On the U.S. Reconstruction Period just after the Civil War and what was done to effect it.

During the Reconstruction period of the United States just after the civil war, many groups of people made efforts to either help the cause or do everything they could to stop it from happening. One group that attempted to help the reconstruction was the population of free and newly freed African-American citizens. African-Americans used their new right to vote to elect members of congress and the senate that promised to fight for civil rights and reconstruction acts. Many so-called “radical” republicans fought President Johnson for harsher punishments for the south and were able to overrule the president’s veto power with a 2/3-majority vote to pass the military reconstruction act.

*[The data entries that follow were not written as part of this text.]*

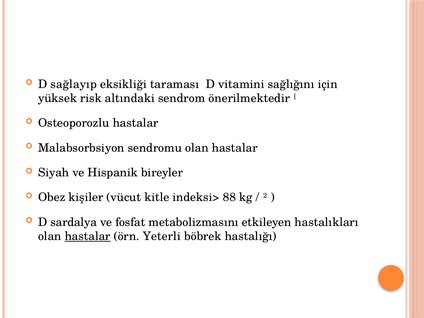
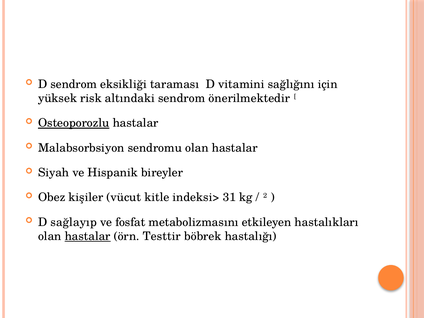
D sağlayıp: sağlayıp -> sendrom
Osteoporozlu underline: none -> present
88: 88 -> 31
sardalya: sardalya -> sağlayıp
Yeterli: Yeterli -> Testtir
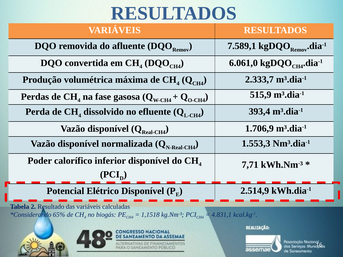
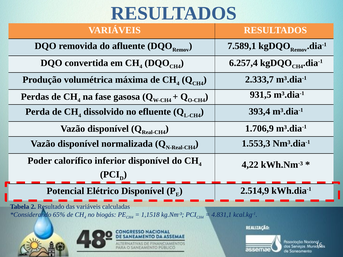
6.061,0: 6.061,0 -> 6.257,4
515,9: 515,9 -> 931,5
7,71: 7,71 -> 4,22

Former southern confederates, slave owners and politicians who strongly opposed the reconstruction refused to pass legislator such as the 14th amendment and instituted “black codes” and similar oppressive laws to keep African-Americans from becoming socially equal with the white population. Some of these southern whites turned to violence, murder and domestic terrorism to show just how opposed to these changes they were.

Although the majority of southern white opposed reconstruction, a few felt that the new legislation being passed was making them powerless and destroying their livelihood. One of the outraged southern whites, Nathan Bedford Forrest, a former slave trader and die-hard confederate, founded the infamous terrorist organization known as the Klu Klux Klan, Or KKK, to fight the reconstruction by any means necessary including arson, threats, and murder as vulgar as publicly displayed hangings.

Perhaps the most successful of all the laws and regulations in the south to prevent social equality between African-American citizens and white citizens were the Black Codes. The Black Codes were designed to ensure a work force for plantation owners and former slave owners, and more severe punishment for African-Americans that violate their working agreements. In some states African-Americans could be arrested for being unemployed, and denied them the right to get married, own land, or file lawsuits. Needless to say African-Americans were fairly upset over these codes, to them, their newly granted freedom was being taken from them by easily bypassing the 13th amendment. Thankfully, The Civil Rights Act of 1866 outlawed these black codes. Another way African-Americans were continually oppressed was through the sharecropping system. Former white slave and plantation owners forced African-Americans to continue working for them as indentured servants by paying the former slaves with food and a place to live. Although successful in some aspects, many indentured servants simply up and left for the north.